A faithful copy of all the data below, please; leave no line out.
*** Opening Entries provided ***
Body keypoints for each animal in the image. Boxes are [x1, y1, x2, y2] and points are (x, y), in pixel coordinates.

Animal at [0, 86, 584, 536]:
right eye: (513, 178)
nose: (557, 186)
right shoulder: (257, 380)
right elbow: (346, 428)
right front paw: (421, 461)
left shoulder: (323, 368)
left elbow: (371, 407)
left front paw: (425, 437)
*** Closing Entries provided ***
◆ **Task result**
Body keypoints for each animal in the image. Boxes are [x1, y1, x2, y2] and points are (x, y), in pixel coordinates.

Animal at [0, 86, 584, 536]:
right eye: (513, 178)
nose: (557, 186)
right shoulder: (257, 380)
right elbow: (346, 428)
right front paw: (421, 461)
left shoulder: (323, 368)
left elbow: (371, 407)
left front paw: (425, 437)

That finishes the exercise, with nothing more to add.